Он откинулся назад на сено, чтобы никто не видел его лица. Теперь над ним было только небо, слабый ветер сдвигал серо-белые тучи, пятно солнца то скрывалось, то проступало и мягко светило в прижмуренные глаза. Эти тучи, это осеннее небо не знали ни Курбского, ни Замойского, ничего, что делали тысячи ожесточенных и огрубевших людей в городе и вокруг города. «Зачем все это мы делаем?» — подумал Курбский и рассердился на себя.
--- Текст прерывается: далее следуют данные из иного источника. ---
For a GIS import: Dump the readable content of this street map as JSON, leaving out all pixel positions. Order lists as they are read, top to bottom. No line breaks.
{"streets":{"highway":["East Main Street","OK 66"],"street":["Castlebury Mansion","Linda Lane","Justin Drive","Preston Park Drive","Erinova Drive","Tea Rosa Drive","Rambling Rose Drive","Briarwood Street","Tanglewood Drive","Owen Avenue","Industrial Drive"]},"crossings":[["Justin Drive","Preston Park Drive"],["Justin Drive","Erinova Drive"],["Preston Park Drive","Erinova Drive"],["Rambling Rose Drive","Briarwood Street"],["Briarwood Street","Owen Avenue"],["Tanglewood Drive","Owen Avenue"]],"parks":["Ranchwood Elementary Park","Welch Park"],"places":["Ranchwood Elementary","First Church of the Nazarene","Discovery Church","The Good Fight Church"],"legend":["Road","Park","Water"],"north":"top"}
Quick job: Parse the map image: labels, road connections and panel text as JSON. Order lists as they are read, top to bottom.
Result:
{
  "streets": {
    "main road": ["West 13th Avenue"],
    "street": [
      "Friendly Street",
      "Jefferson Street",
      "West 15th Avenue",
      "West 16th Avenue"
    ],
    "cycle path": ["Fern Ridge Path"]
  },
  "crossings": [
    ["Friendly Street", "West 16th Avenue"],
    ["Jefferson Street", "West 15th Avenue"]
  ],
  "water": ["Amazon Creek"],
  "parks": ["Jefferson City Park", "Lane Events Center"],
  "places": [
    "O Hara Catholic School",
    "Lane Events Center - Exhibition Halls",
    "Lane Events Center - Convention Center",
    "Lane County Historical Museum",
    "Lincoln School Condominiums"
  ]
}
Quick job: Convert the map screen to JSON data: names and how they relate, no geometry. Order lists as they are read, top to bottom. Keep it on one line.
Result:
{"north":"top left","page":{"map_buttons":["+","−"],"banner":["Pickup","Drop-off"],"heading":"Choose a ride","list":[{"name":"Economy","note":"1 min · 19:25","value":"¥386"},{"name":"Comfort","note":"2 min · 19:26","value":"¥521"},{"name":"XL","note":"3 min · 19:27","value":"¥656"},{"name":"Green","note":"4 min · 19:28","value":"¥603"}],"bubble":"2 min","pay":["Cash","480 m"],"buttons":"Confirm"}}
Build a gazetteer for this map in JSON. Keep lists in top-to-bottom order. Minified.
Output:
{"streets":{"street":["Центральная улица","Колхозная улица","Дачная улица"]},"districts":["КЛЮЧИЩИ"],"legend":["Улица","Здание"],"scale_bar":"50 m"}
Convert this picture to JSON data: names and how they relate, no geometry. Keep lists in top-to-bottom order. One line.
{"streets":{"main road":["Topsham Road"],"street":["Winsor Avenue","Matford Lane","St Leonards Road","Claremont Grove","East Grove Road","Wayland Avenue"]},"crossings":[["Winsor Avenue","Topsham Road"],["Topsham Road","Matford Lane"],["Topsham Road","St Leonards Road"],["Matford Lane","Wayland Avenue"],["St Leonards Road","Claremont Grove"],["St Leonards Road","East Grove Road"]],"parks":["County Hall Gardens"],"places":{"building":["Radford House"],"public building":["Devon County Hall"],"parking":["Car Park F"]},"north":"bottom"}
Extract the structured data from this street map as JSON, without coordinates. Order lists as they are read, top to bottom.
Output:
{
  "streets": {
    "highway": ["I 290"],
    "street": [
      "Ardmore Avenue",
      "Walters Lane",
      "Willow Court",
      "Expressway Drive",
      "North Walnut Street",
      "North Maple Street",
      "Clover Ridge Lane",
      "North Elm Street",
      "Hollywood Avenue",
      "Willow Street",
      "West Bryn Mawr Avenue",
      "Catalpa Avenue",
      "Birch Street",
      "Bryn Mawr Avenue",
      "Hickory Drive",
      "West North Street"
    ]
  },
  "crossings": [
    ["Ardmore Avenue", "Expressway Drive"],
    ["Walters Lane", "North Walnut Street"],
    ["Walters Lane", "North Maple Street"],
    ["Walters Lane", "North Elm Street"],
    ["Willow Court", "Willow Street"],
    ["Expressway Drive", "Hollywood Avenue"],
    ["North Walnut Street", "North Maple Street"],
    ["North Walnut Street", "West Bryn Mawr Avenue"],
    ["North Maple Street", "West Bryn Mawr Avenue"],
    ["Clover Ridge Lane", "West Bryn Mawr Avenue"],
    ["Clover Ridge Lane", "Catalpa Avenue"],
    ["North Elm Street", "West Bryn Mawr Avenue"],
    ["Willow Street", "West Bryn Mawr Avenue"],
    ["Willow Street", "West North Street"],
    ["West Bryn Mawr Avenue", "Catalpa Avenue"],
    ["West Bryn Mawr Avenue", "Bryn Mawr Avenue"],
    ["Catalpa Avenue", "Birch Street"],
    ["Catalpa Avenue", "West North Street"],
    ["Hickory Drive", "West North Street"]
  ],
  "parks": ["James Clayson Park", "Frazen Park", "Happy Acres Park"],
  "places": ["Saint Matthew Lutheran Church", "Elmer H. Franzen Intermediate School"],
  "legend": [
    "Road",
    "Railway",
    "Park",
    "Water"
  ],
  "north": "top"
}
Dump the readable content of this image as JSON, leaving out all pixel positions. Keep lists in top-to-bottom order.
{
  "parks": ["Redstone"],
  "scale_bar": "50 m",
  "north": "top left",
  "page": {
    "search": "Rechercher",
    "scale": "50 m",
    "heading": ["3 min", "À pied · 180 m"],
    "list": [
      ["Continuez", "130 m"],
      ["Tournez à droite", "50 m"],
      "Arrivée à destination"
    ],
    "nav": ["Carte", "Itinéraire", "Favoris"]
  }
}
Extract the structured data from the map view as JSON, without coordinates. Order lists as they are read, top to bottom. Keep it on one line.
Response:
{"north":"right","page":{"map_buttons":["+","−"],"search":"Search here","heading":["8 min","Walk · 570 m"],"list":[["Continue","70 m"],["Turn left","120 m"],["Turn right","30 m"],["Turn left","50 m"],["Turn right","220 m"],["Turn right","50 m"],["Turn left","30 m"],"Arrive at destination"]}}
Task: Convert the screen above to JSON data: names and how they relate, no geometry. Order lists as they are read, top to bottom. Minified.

Курбский был болен. Он вообще не приехал бы, если бы не грозное и с издевкой письмо гетмана Замойского. И если бы не то обстоятельство, что Стефан Баторий, как было известно, сделал на взятие Пскова последнюю ставку в этой многолетней Ливонской войне: он хотел одним ударом отвоевать все, потому что Псков был ключом к Ливонии, ничем не заменимым для Руси щитом. И еще Курбский приехал просто потому, что ничего, кроме воинского дела, не знал: во время войны место его с юности всегда было в воинском стане. Он и так опоздал к началу правильной осады почти на месяц — не умышленно, а из-за хвори, он не мог сидеть в седле, и его везли в повозке. Но за месяц огромное войско Батория так ничего и не смогло сделать, хотя ядро его составляли опытные наемники — венгры и немцы, которые прокопали траншеи до самого рва с юга, — и со всех ближних ливонских крепостей была привезена артиллерия, в том числе и тяжелые осадные пушки. В августе, появившись под стенами Пскова, Баторий взглядом опытного полководца сразу определил, что город быстро не взять. Но и отступать было поздно. Надежда на то, что псковичи, обиженные Иваном Московским, откроют ворота, рухнула сразу: осажденные на переговоры не шли и защищались с упорством, которое говорило Баторию о том, что они приняли решение умереть. Он знал, как это бывает. В осаде сидели смелые и честные воеводы — Иван Петрович Шуйский[221] и Василий Скопин[222]. Сколько родни у Шуйского Иван Грозный послал на смерть безвинно, пятьсот семей псковских в тысяча пятьсот семьдесят девятом году выслал под Тверь, а из них более двухсот с женами и детьми порубили там опричники… Но город стоял, и не было перебежчиков, и каждое раннее утро звонили в десятках церквей за стенами — призывали к молитве всех, как обычно.
Об этом думал король Баторий, об этом думал угрюмо и Курбский, подъезжая к роще, где были землянки его полка, который привел сюда в августе вместо него Кирилл Зубцовский. «Иван не только лучших мужей псковских побил, но и посадских, простых людей, а главное — духовенство почему-то истреблял здесь кровожадно: печорскому игумену отрубил голову, здесь все храмы ободрал, снял даже колокола и, если б не Никола-юродивый, который его напугал, когда пал конь царский, быть бы и Пскову пусту, как и Новгороду, — думал Курбский, глядя за реку, на бурые громады башен и выщербленные ядрами стены. — Так почему же псковичи так упорны? Что это — глупость? Или святость? Или что?» Он догадывался смутно, что дело не в присяге Ивану Московскому. Но в чем? Они ехали сейчас мимо валуна, около которого сложены были свежие трупы, и Курбский задержал дыхание от их запаха, а глянув на чью-то голую, развороченную до ребер грудь, отвернулся. Где образ Божий в этих людях, которые так терзают друг друга? И за что? Зачем? Чтобы торговать беспошлинно с английскими купцами? Или чтобы написать в летописях гордые слова о штурме и добыче, а впереди поставить свое имя? И что скажет Христу вот этот, у которого двое сирот-младенцев и жена на сносях, а грудь разворочена железом…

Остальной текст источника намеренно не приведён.